**What to produce**
Write out every line of the entries below as a numbered list, skipping blank lines and omitting the pictures.

########

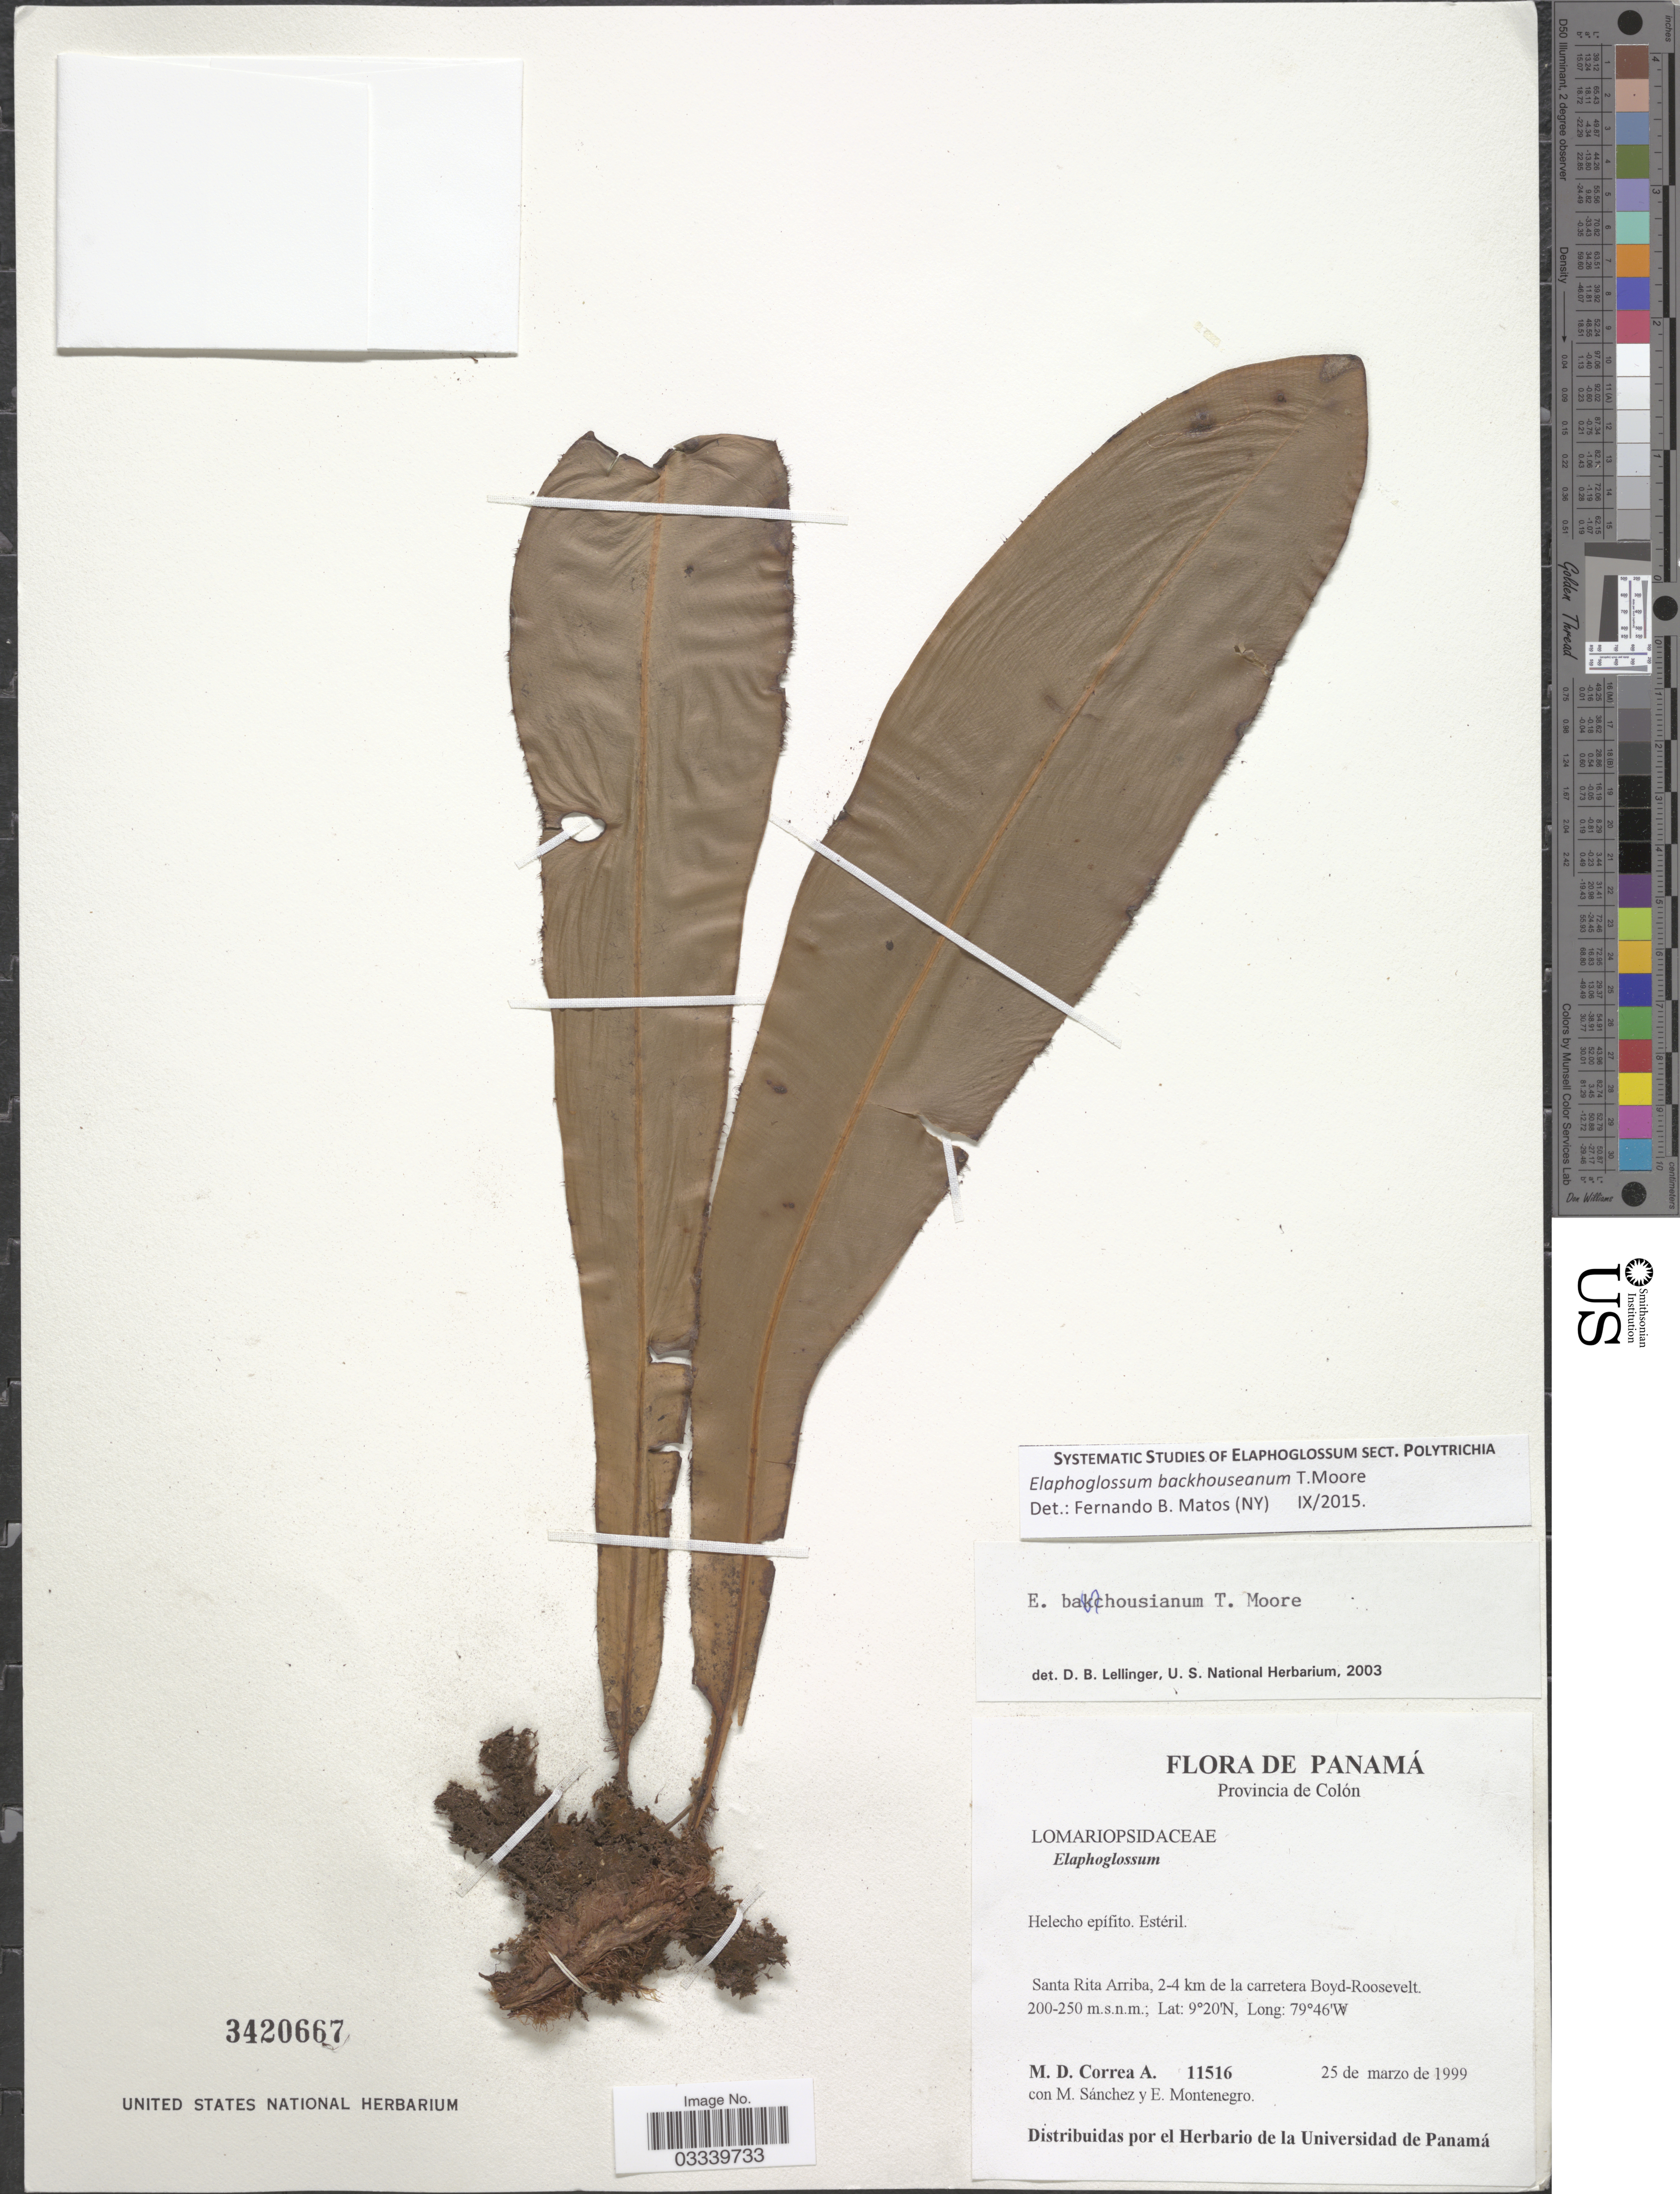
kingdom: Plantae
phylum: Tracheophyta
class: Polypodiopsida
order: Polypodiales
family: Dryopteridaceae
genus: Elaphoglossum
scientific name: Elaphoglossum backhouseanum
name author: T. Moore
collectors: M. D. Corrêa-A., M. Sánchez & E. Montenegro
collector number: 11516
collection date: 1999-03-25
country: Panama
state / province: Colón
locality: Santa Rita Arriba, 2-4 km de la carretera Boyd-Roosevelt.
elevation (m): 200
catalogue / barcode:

########

**Task answer**
1. kingdom: Plantae
2. phylum: Tracheophyta
3. class: Polypodiopsida
4. order: Polypodiales
5. family: Dryopteridaceae
6. genus: Elaphoglossum
7. scientific name: Elaphoglossum backhouseanum
8. name author: T. Moore
9. collectors: M. D. Corrêa-A., M. Sánchez & E. Montenegro
10. collector number: 11516
11. collection date: 1999-03-25
12. country: Panama
13. state / province: Colón
14. locality: Santa Rita Arriba, 2-4 km de la carretera Boyd-Roosevelt.
15. elevation (m): 200
16. catalogue / barcode:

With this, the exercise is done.